Now, create a new serverless SQL warehouse and connect it to the service principal. Here’s how:
- In Databricks, navigate to the SQL Warehouses page.
- Click Create SQL warehouse. The “New serverless SQL warehouse” dialog opens.
Configure a serverless SQL warehouse
You must use a serverless SQL warehouse with LaunchDarkly product analytics.
- Enter a Name for the warehouse.
- Specify a Cluster size for the warehouse. We recommend choosing the “medium” size.
- Click Create. The new warehouse appears in the SQL Warehouses page.
- Click the warehouse’s name to open its details.
- Click Permissions. The “Manage permissions” dialog opens.
- Search for the service principal you created earlier, then select it.
- Choose
can monitor
from the permissions dropdown, then click Add. - Now, find and save the warehouse connection information. You will need it for a step later. a. Navigate to the “SQL Warehouses” page and click into the “Connection details” tab. b. Copy the “Server hostname” and “HTTP path” values and save them somewhere safe.
Now you have a SQL warehouse and an agent that can access it. You also need an allEvents
table in the warehouse. Here’s how to create it:
- In Databricks, navigate to the Catalog page.
- Find your organization’s database and the schema within that database. The name and location of these things are unique to your Databricks organization workspace. The database schema contains the
allEvents
table.
Use the correct naming schema
Name these items correctly. The catalog should be named as ld_product_analytics_<project_key>__<environment_key>
and the schema as product_analytics_<project_key>__<environment_key>
.
- Click into the database, then into its “Permissions” tab.
- Click Grant. The “Grant on…” dialog opens.
- In the “Principals” field, type to find the name of the service principal you created earlier, then click to select it.

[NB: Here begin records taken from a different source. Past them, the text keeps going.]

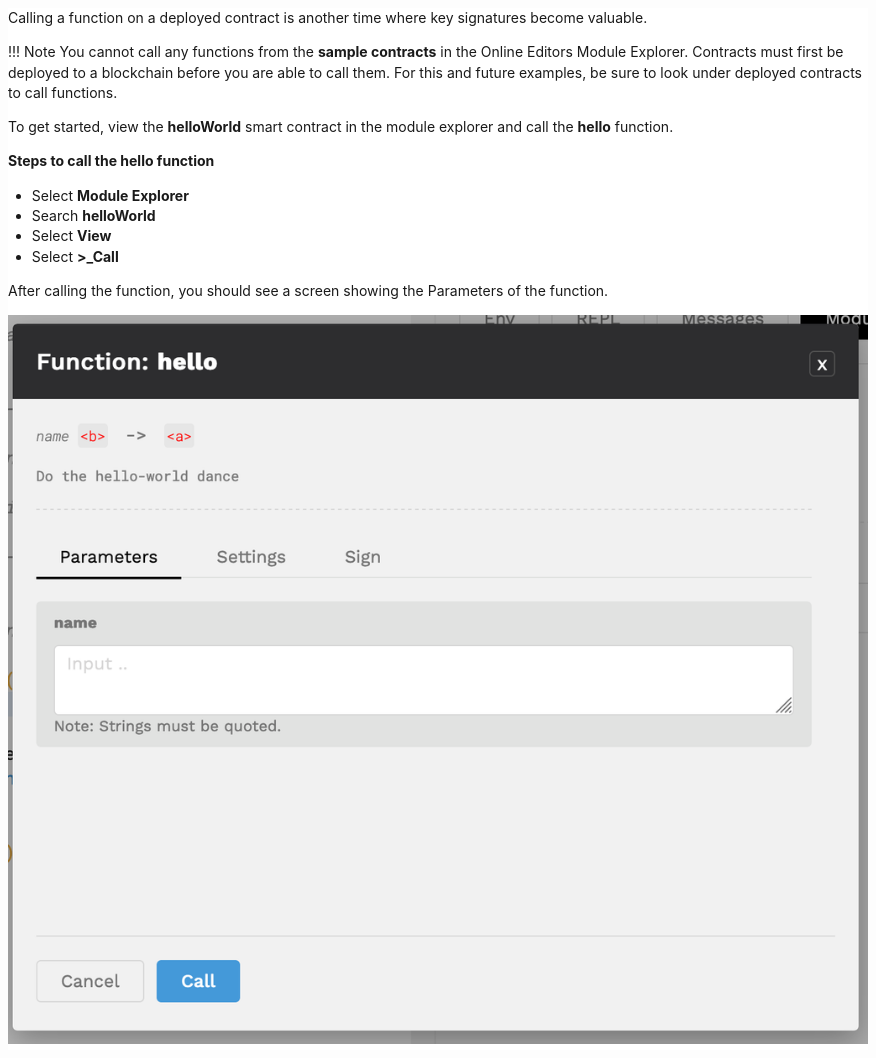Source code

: Calling a function on a deployed contract is another time where key signatures become valuable. 

!!! Note
      You cannot call any functions from the **sample contracts** in the Online Editors Module Explorer. Contracts must first be deployed to a blockchain before you are able to call them. For this and future examples, be sure to look under deployed contracts to call functions.

To get started, view the **helloWorld** smart contract in the module explorer and call the **hello** function.

**Steps to call the hello function**

* Select **Module Explorer**
* Search **helloWorld**
* Select **View**
* Select **>_Call**

After calling the function, you should see a screen showing the Parameters of the function.

![9-parameters](../assets/beginner-tutorials/pact-keysets/9-parameters.png)
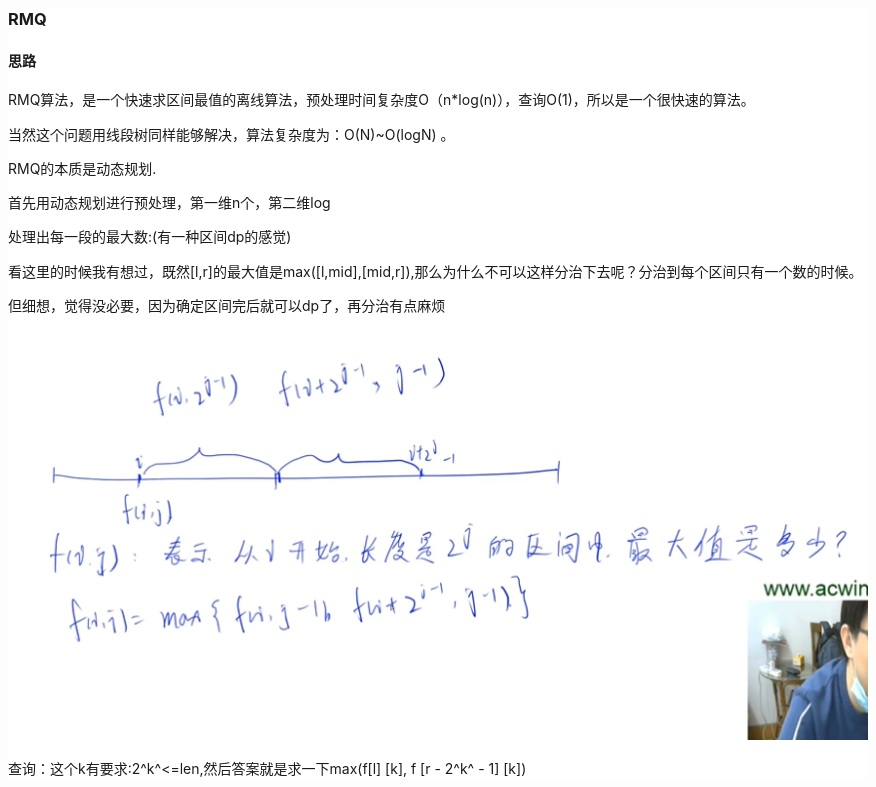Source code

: 





### RMQ

#### 思路

RMQ算法，是一个快速求区间最值的离线算法，预处理时间复杂度O（n*log(n)），查询O(1)，所以是一个很快速的算法。

当然这个问题用线段树同样能够解决，算法复杂度为：O(N)~O(logN) 。

RMQ的本质是动态规划.

首先用动态规划进行预处理，第一维n个，第二维log

处理出每一段的最大数:(有一种区间dp的感觉)

看这里的时候我有想过，既然[l,r]的最大值是max([l,mid],[mid,r]),那么为什么不可以这样分治下去呢？分治到每个区间只有一个数的时候。

但细想，觉得没必要，因为确定区间完后就可以dp了，再分治有点麻烦

![](image/10.jpg)



查询：这个k有要求:2^k^<=len,然后答案就是求一下max(f[l] [k], f [r - 2^k^ - 1] [k])
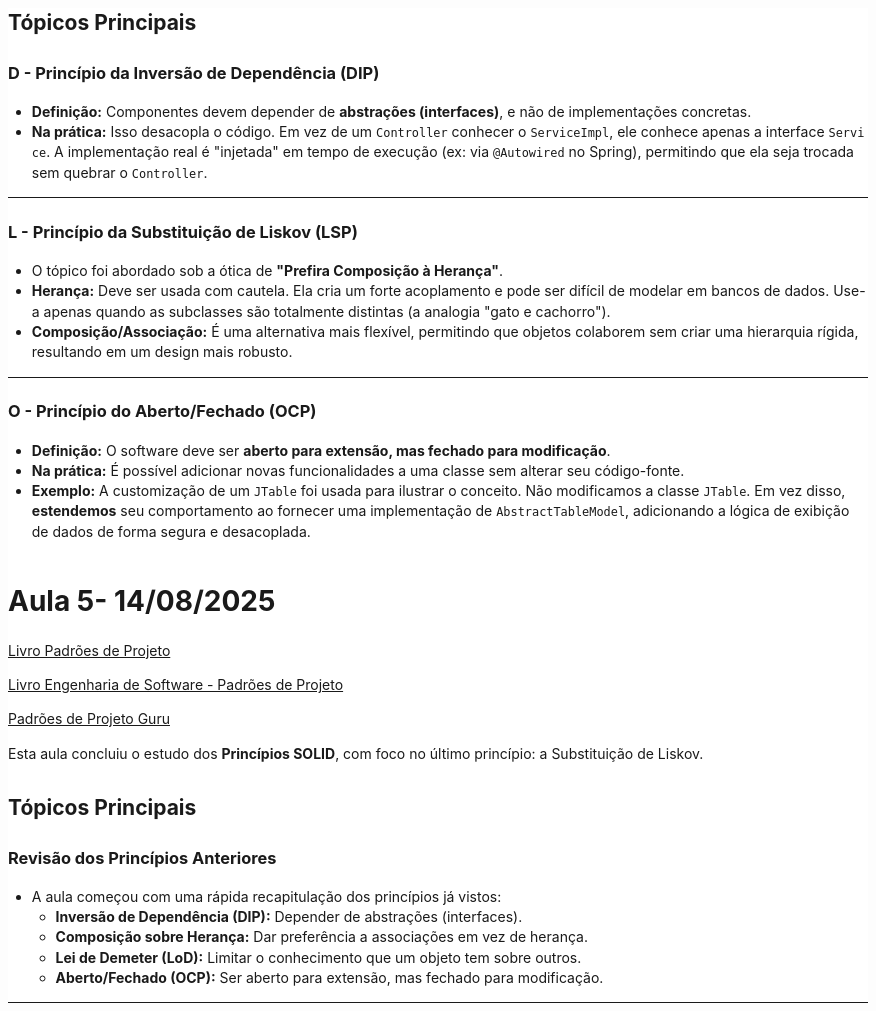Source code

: ## Tópicos Principais

### D - Princípio da Inversão de Dependência (DIP)
* **Definição:** Componentes devem depender de **abstrações (interfaces)**, e não de implementações concretas.
* **Na prática:** Isso desacopla o código. Em vez de um `Controller` conhecer o `ServiceImpl`, ele conhece apenas a interface `Service`. A implementação real é "injetada" em tempo de execução (ex: via `@Autowired` no Spring), permitindo que ela seja trocada sem quebrar o `Controller`.

---

### L - Princípio da Substituição de Liskov (LSP)
* O tópico foi abordado sob a ótica de **"Prefira Composição à Herança"**.
* **Herança:** Deve ser usada com cautela. Ela cria um forte acoplamento e pode ser difícil de modelar em bancos de dados. Use-a apenas quando as subclasses são totalmente distintas (a analogia "gato e cachorro").
* **Composição/Associação:** É uma alternativa mais flexível, permitindo que objetos colaborem sem criar uma hierarquia rígida, resultando em um design mais robusto.

---

### O - Princípio do Aberto/Fechado (OCP)
* **Definição:** O software deve ser **aberto para extensão, mas fechado para modificação**.
* **Na prática:** É possível adicionar novas funcionalidades a uma classe sem alterar seu código-fonte.
* **Exemplo:** A customização de um `JTable` foi usada para ilustrar o conceito. Não modificamos a classe `JTable`. Em vez disso, **estendemos** seu comportamento ao fornecer uma implementação de `AbstractTableModel`, adicionando a lógica de exibição de dados de forma segura e desacoplada.

# Aula 5- 14/08/2025
[Livro Padrões de Projeto](https://integrada.minhabiblioteca.com.br/reader/books/9788577800469/pageid/0)

[Livro Engenharia de Software - Padrões de Projeto](https://engsoftmoderna.info/cap6.html)

[Padrões de Projeto Guru](https://refactoring.guru/design-patterns)

Esta aula concluiu o estudo dos **Princípios SOLID**, com foco no último princípio: a Substituição de Liskov.

## Tópicos Principais

### Revisão dos Princípios Anteriores
* A aula começou com uma rápida recapitulação dos princípios já vistos:
    * **Inversão de Dependência (DIP):** Depender de abstrações (interfaces).
    * **Composição sobre Herança:** Dar preferência a associações em vez de herança.
    * **Lei de Demeter (LoD):** Limitar o conhecimento que um objeto tem sobre outros.
    * **Aberto/Fechado (OCP):** Ser aberto para extensão, mas fechado para modificação.

---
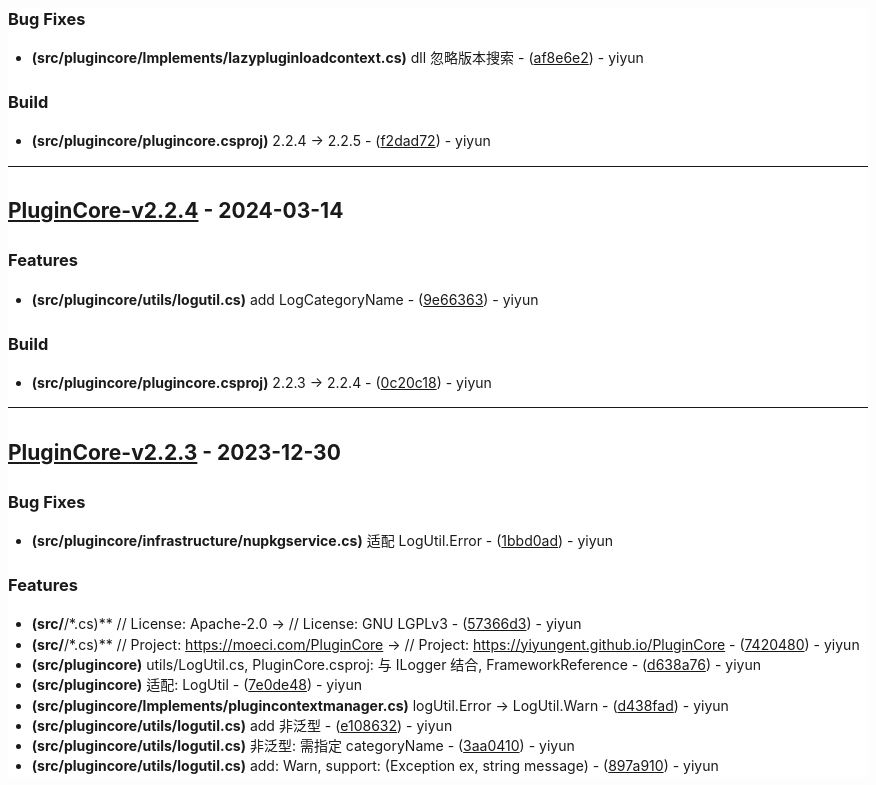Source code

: ### Bug Fixes

- **(src/plugincore/lmplements/lazypluginloadcontext.cs)** dll 忽略版本搜索 - ([af8e6e2](https://github.com/yiyungent/PluginCore/commit/af8e6e299726abacdfc0eb125339235a5ee2823d)) - yiyun

### Build

- **(src/plugincore/plugincore.csproj)** 2.2.4 -> 2.2.5 - ([f2dad72](https://github.com/yiyungent/PluginCore/commit/f2dad724d336902e64cc5d07c7974fe3d08bb0d7)) - yiyun

---
## [PluginCore-v2.2.4](https://github.com/yiyungent/PluginCore/compare/PluginCore-v2.2.3..PluginCore-v2.2.4) - 2024-03-14

### Features

- **(src/plugincore/utils/logutil.cs)** add LogCategoryName - ([9e66363](https://github.com/yiyungent/PluginCore/commit/9e66363b207e1b6b10e11e8e934097530280c37f)) - yiyun

### Build

- **(src/plugincore/plugincore.csproj)** 2.2.3 -> 2.2.4 - ([0c20c18](https://github.com/yiyungent/PluginCore/commit/0c20c18c452333540cde8a6036b0c2a8f805b376)) - yiyun

---
## [PluginCore-v2.2.3](https://github.com/yiyungent/PluginCore/compare/PluginCore-v2.2.2..PluginCore-v2.2.3) - 2023-12-30

### Bug Fixes

- **(src/plugincore/infrastructure/nupkgservice.cs)** 适配 LogUtil.Error - ([1bbd0ad](https://github.com/yiyungent/PluginCore/commit/1bbd0ad8c2b69accf8f19d28c47857844b42f527)) - yiyun

### Features

- **(src/**/*.cs)** //  License: Apache-2.0 -> //  License: GNU LGPLv3 - ([57366d3](https://github.com/yiyungent/PluginCore/commit/57366d3e2afdb8e20e94851aa8a09f1ee61b6d7e)) - yiyun
- **(src/**/*.cs)** //  Project: https://moeci.com/PluginCore -> //  Project: https://yiyungent.github.io/PluginCore - ([7420480](https://github.com/yiyungent/PluginCore/commit/742048065978c1b8597fab3d52f011db4247fbda)) - yiyun
- **(src/plugincore)** utils/LogUtil.cs, PluginCore.csproj: 与 ILogger 结合, FrameworkReference - ([d638a76](https://github.com/yiyungent/PluginCore/commit/d638a76fbc5733ec19c7dc24450e18b1c5803f70)) - yiyun
- **(src/plugincore)** 适配: LogUtil - ([7e0de48](https://github.com/yiyungent/PluginCore/commit/7e0de488c570ff869948160c8bee9edfb8f4192f)) - yiyun
- **(src/plugincore/lmplements/plugincontextmanager.cs)** logUtil.Error -> LogUtil.Warn - ([d438fad](https://github.com/yiyungent/PluginCore/commit/d438fadc70749cdcff8d22a50c004541d15cb010)) - yiyun
- **(src/plugincore/utils/logutil.cs)** add 非泛型 - ([e108632](https://github.com/yiyungent/PluginCore/commit/e108632414809f496b9bbc9cd45ac73e58d53d36)) - yiyun
- **(src/plugincore/utils/logutil.cs)** 非泛型: 需指定 categoryName - ([3aa0410](https://github.com/yiyungent/PluginCore/commit/3aa0410b97727651659e15e786572bd7335d5963)) - yiyun
- **(src/plugincore/utils/logutil.cs)** add: Warn, support: (Exception ex, string message) - ([897a910](https://github.com/yiyungent/PluginCore/commit/897a910028fd7dce1410c5ea4ad38b2b2a6a7c03)) - yiyun
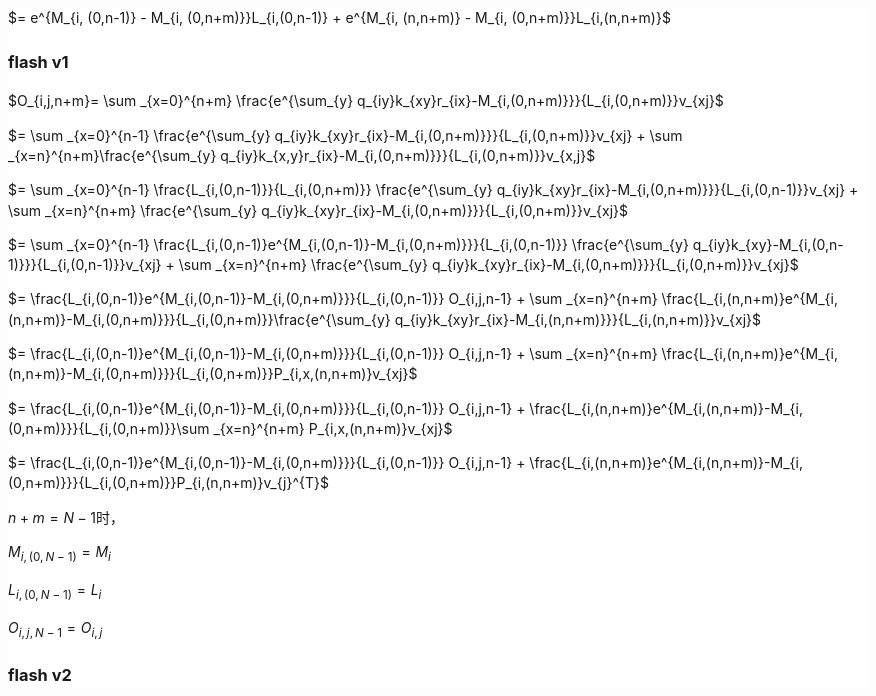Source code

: <p>
$= e^{M_{i, (0,n-1)} - M_{i, (0,n+m)}}L_{i,(0,n-1)} + e^{M_{i, (n,n+m)} - M_{i, (0,n+m)}}L_{i,(n,n+m)}$
</p>

### flash v1

<p>
$O_{i,j,n+m}= \sum _{x=0}^{n+m} \frac{e^{\sum_{y} q_{iy}k_{xy}r_{ix}-M_{i,(0,n+m)}}}{L_{i,(0,n+m)}}v_{xj}$
</p>

<p>
$= \sum _{x=0}^{n-1} \frac{e^{\sum_{y} q_{iy}k_{xy}r_{ix}-M_{i,(0,n+m)}}}{L_{i,(0,n+m)}}v_{xj} + \sum _{x=n}^{n+m}\frac{e^{\sum_{y} q_{iy}k_{x,y}r_{ix}-M_{i,(0,n+m)}}}{L_{i,(0,n+m)}}v_{x,j}$
</p>

<p>
$= \sum _{x=0}^{n-1} \frac{L_{i,(0,n-1)}}{L_{i,(0,n+m)}} \frac{e^{\sum_{y} q_{iy}k_{xy}r_{ix}-M_{i,(0,n+m)}}}{L_{i,(0,n-1)}}v_{xj} + \sum _{x=n}^{n+m} \frac{e^{\sum_{y} q_{iy}k_{xy}r_{ix}-M_{i,(0,n+m)}}}{L_{i,(0,n+m)}}v_{xj}$
</p>

<p>
$= \sum _{x=0}^{n-1} \frac{L_{i,(0,n-1)}e^{M_{i,(0,n-1)}-M_{i,(0,n+m)}}}{L_{i,(0,n-1)}} \frac{e^{\sum_{y} q_{iy}k_{xy}-M_{i,(0,n-1)}}}{L_{i,(0,n-1)}}v_{xj} + \sum _{x=n}^{n+m} \frac{e^{\sum_{y} q_{iy}k_{xy}r_{ix}-M_{i,(0,n+m)}}}{L_{i,(0,n+m)}}v_{xj}$
</p>

<p>
$= \frac{L_{i,(0,n-1)}e^{M_{i,(0,n-1)}-M_{i,(0,n+m)}}}{L_{i,(0,n-1)}} O_{i,j,n-1} + \sum _{x=n}^{n+m} \frac{L_{i,(n,n+m)}e^{M_{i,(n,n+m)}-M_{i,(0,n+m)}}}{L_{i,(0,n+m)}}\frac{e^{\sum_{y} q_{iy}k_{xy}r_{ix}-M_{i,(n,n+m)}}}{L_{i,(n,n+m)}}v_{xj}$
</p>

<p>
$= \frac{L_{i,(0,n-1)}e^{M_{i,(0,n-1)}-M_{i,(0,n+m)}}}{L_{i,(0,n-1)}} O_{i,j,n-1} + \sum _{x=n}^{n+m} \frac{L_{i,(n,n+m)}e^{M_{i,(n,n+m)}-M_{i,(0,n+m)}}}{L_{i,(0,n+m)}}P_{i,x,(n,n+m)}v_{xj}$
</p>

<p>
$= \frac{L_{i,(0,n-1)}e^{M_{i,(0,n-1)}-M_{i,(0,n+m)}}}{L_{i,(0,n-1)}} O_{i,j,n-1} + \frac{L_{i,(n,n+m)}e^{M_{i,(n,n+m)}-M_{i,(0,n+m)}}}{L_{i,(0,n+m)}}\sum _{x=n}^{n+m} P_{i,x,(n,n+m)}v_{xj}$
</p>

$= \frac{L_{i,(0,n-1)}e^{M_{i,(0,n-1)}-M_{i,(0,n+m)}}}{L_{i,(0,n-1)}} O_{i,j,n-1} + \frac{L_{i,(n,n+m)}e^{M_{i,(n,n+m)}-M_{i,(0,n+m)}}}{L_{i,(0,n+m)}}P_{i,(n,n+m)}v_{j}^{T}$

$n+m=N-1$时，

$M_{i,(0, N-1)} = M_{i}$

$L_{i,(0, N-1)} = L_{i}$

$O_{i,j,N-1} = O_{i,j}$

### flash v2
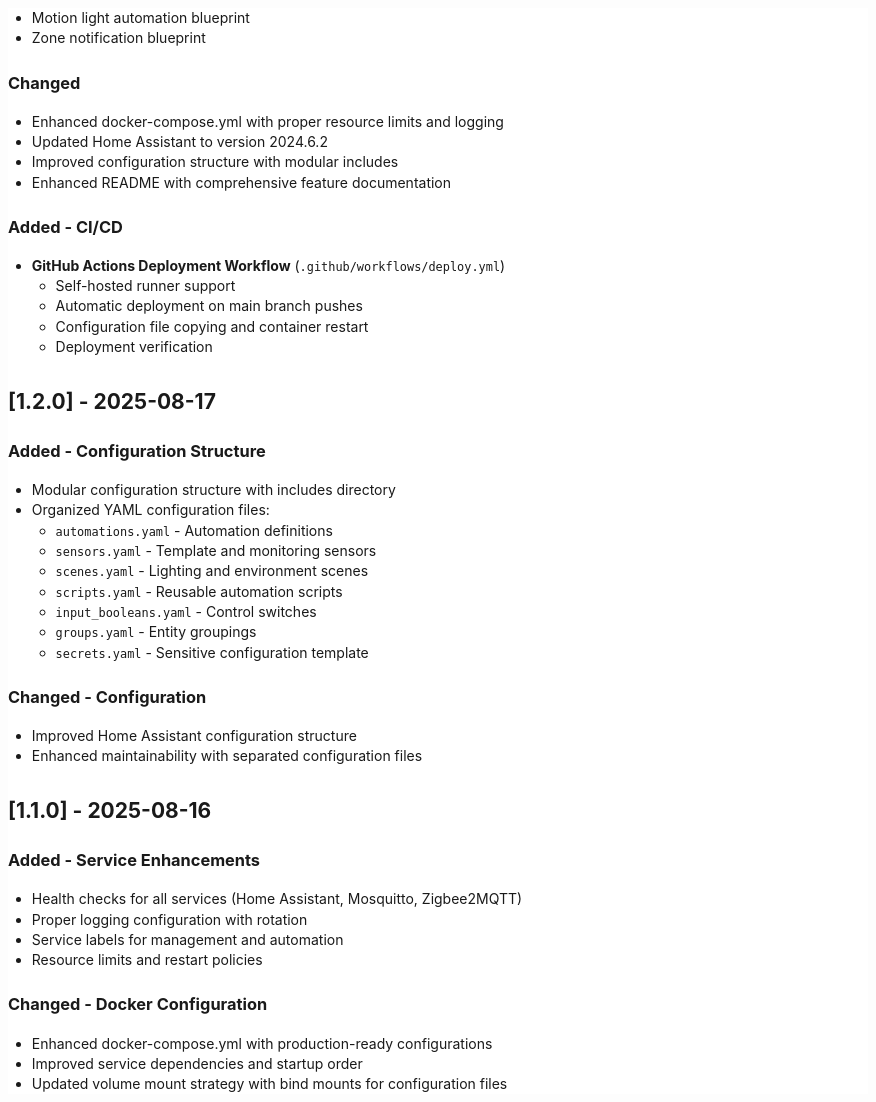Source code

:   - Motion light automation blueprint
  - Zone notification blueprint

### Changed

- Enhanced docker-compose.yml with proper resource limits and logging
- Updated Home Assistant to version 2024.6.2
- Improved configuration structure with modular includes
- Enhanced README with comprehensive feature documentation

### Added - CI/CD

- **GitHub Actions Deployment Workflow** (`.github/workflows/deploy.yml`)
  - Self-hosted runner support
  - Automatic deployment on main branch pushes
  - Configuration file copying and container restart
  - Deployment verification

## [1.2.0] - 2025-08-17

### Added - Configuration Structure

- Modular configuration structure with includes directory
- Organized YAML configuration files:
  - `automations.yaml` - Automation definitions
  - `sensors.yaml` - Template and monitoring sensors
  - `scenes.yaml` - Lighting and environment scenes
  - `scripts.yaml` - Reusable automation scripts
  - `input_booleans.yaml` - Control switches
  - `groups.yaml` - Entity groupings
  - `secrets.yaml` - Sensitive configuration template

### Changed - Configuration

- Improved Home Assistant configuration structure
- Enhanced maintainability with separated configuration files

## [1.1.0] - 2025-08-16

### Added - Service Enhancements

- Health checks for all services (Home Assistant, Mosquitto, Zigbee2MQTT)
- Proper logging configuration with rotation
- Service labels for management and automation
- Resource limits and restart policies

### Changed - Docker Configuration

- Enhanced docker-compose.yml with production-ready configurations
- Improved service dependencies and startup order
- Updated volume mount strategy with bind mounts for configuration files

- In the “Privilege presets” field, type to find the
Data Editor
privilege, then click to select it. Click Grant.
Set up product analytics with Databricks
To use LaunchDarkly product analytics, you must first enable LaunchDarkly’s Databricks Native product analytics integration. Here’s how:
- Click Product analytics in the left navigation, or find it by searching “Databricks native product analytics” on the Integrations page.
- Click Configure. The “Configure Databricks Native Product Analytics” menu opens.
- Click Manage integration. The “Configure Databricks Native Product Analytics” menu opens.
- Choose an environment to set up the integration in. Click Next step.
- Select “Use CDP/Custom SDK” as an event tracking method. Event tracking with a LaunchDarkly SDK is not supported. Click Next step.
- Give your Databricks warehouse a human-readable Name.
- Enter the server hostname of your Databricks workspace in the Host field.
- Enter the Databricks SQL Warehouse HTTP path in the Cluster Path field.
- Enter the Databricks client ID in the Client ID field.
- Enter the client secret in the Client Secret field.
- Read and click to acknowledge the Integration Terms and Conditions. Click Save configuration.
On the Product analytics screen in LaunchDarkly, the landing page will update to show a “Waiting for data…” status. Events and other information will begin to populate the screen within 15 minutes. Events from the last 30 days will be available within an hour. Load time varies based on the volume of data you’re importing from Databricks.
To verify that data is loading, refresh the page. The Dashboards tab will not have any information in it until you create a dashboard, but you can confirm that setup was successful by checking the Events and Attributes tabs. After the import completes, both of those tabs display pre-populated data.
After the event data appears, you will be able to access different aspects of the product analytics UI.